For a $C^1$ function $f: \mathbb{R}^N \to \mathbb{R}$ with $N > 1$, if the gradient at a point $p$ is nonzero, then some component is nonzero. Without loss of generality, the last component is nonzero. Then write $\mathbb{R}^N = \mathbb{R}^{N-1}\times \mathbb{R}$, with points written $(x, y)$ with $x \in \mathbb{R}^{N-1}$ and $y \in \mathbb{R}$. We have assumed that $\partial_y f(p) \neq 0$ and $f(p) = c$. Then the implicit function theorem tells us that there is an open ball $U \subseteq \mathbb{R}^{N-1}$ centered at $x_0$, where $(x_0, y_0) = p$, such that there is a unique $C^1$ function $g: U \to V \subseteq \mathbb{R}$ with $V$ a ball around $y_0$ such that $g(x_0) = y_0$ and $f(x, g(x)) = c$ for all $x \in U$ and the set in $U \times V$ where $f = c$ is the graph of $g$, i.e. $\{(x, g(x)): x \in U\} = \{(x,y) \in U \times V : f(x,y) = c\}$.

That is, locally, $g$ draws all the points where $f(x,y) = c$. In particular this rules out your second picture, where points of the boundary are approaching from a different direction.

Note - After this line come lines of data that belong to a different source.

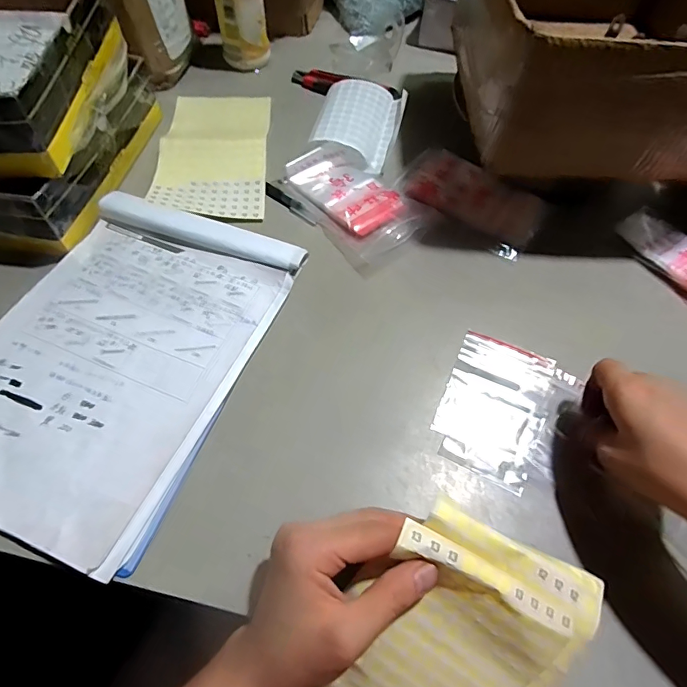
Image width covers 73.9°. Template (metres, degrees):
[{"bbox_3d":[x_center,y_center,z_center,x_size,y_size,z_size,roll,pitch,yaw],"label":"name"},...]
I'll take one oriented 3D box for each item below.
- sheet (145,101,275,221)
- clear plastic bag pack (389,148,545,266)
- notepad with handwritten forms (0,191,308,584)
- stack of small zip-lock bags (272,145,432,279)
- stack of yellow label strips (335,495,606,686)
[{"bbox_3d":[-0.155,-0.240,0.554,0.124,0.012,0.232,-1,58,-3],"label":"sheet"},{"bbox_3d":[0.143,-0.168,0.515,0.161,0.026,0.098,32,62,16],"label":"clear plastic bag pack"},{"bbox_3d":[-0.199,-0.001,0.399,0.223,0.018,0.312,19,60,9],"label":"notepad with handwritten forms"},{"bbox_3d":[0.011,-0.161,0.508,0.101,0.027,0.171,-31,64,-19],"label":"stack of small zip-lock bags"},{"bbox_3d":[0.053,0.212,0.290,0.127,0.031,0.207,32,100,3],"label":"stack of yellow label strips"}]

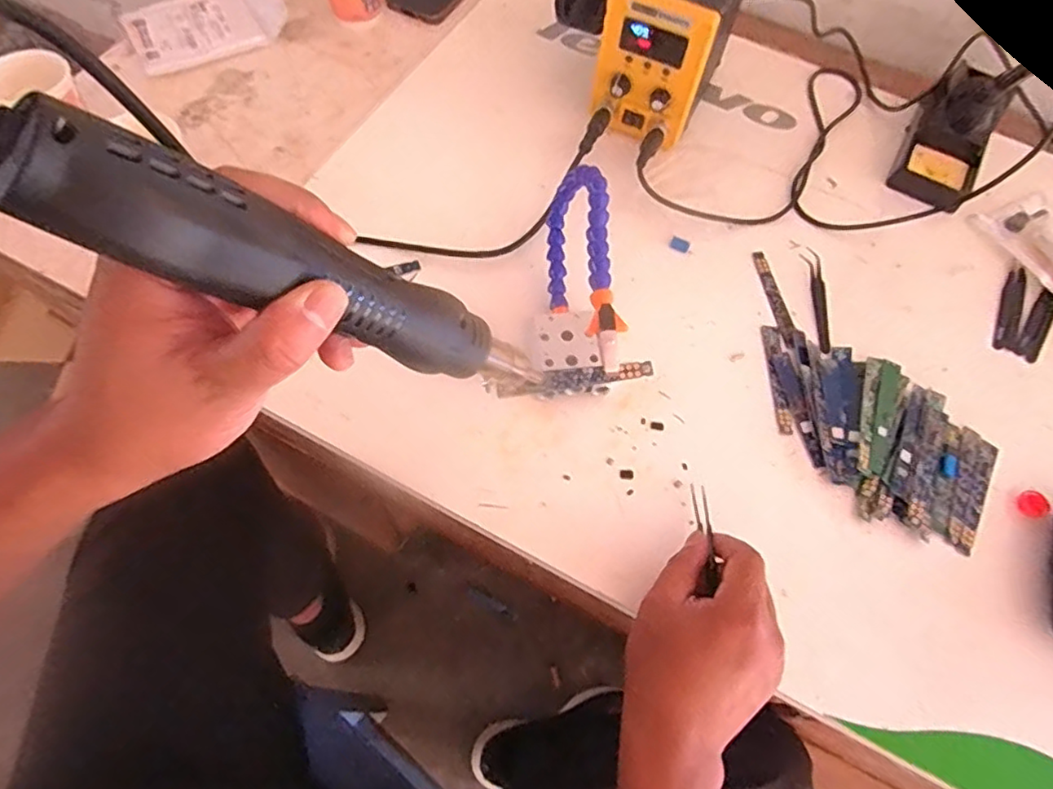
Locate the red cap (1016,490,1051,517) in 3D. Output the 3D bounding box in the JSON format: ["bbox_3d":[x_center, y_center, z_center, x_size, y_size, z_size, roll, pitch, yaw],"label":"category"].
[{"bbox_3d":[0.389,0.084,0.471,0.021,0.010,0.020,1,64,-3],"label":"red cap"}]

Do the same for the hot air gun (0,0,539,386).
[{"bbox_3d":[-0.071,-0.042,0.239,0.032,0.243,0.039,-29,64,22],"label":"hot air gun"}]

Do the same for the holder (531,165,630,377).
[{"bbox_3d":[0.034,-0.082,0.475,0.055,0.111,0.192,0,64,-3],"label":"holder"}]

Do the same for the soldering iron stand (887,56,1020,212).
[{"bbox_3d":[0.421,-0.256,0.600,0.075,0.083,0.124,28,66,10],"label":"soldering iron stand"}]

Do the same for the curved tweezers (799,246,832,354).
[{"bbox_3d":[0.260,-0.084,0.546,0.015,0.005,0.109,3,64,-2],"label":"curved tweezers"}]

This nicely splits $U\times V$ in two, giving $A:=\{(x, y) \in U \times V : y > g(x)\}$ and $B:= \{(x, y) \in U \times V : y < g(x)\}$. At all the points in $A, B$ we know that $f(x,y) \neq c$. It is not difficult to see that $A,B$ are open and path-connected (open because $g$ is continuous, path-connected by using a vertical-horizontal-vertical path.) Thus $f-c$ cannot have a sign change in $A$ or $B$, so we must have $f(A) > c$ and $f(B) < c$ or $f(A) < c$ and $f(B) > c$ pointwise, so indeed the boundary is locally given by $g$ and locally splits $f$ into the two open sets $A, B$ where $f > c$ (inside $S$) and $f< c$ (outside $S$).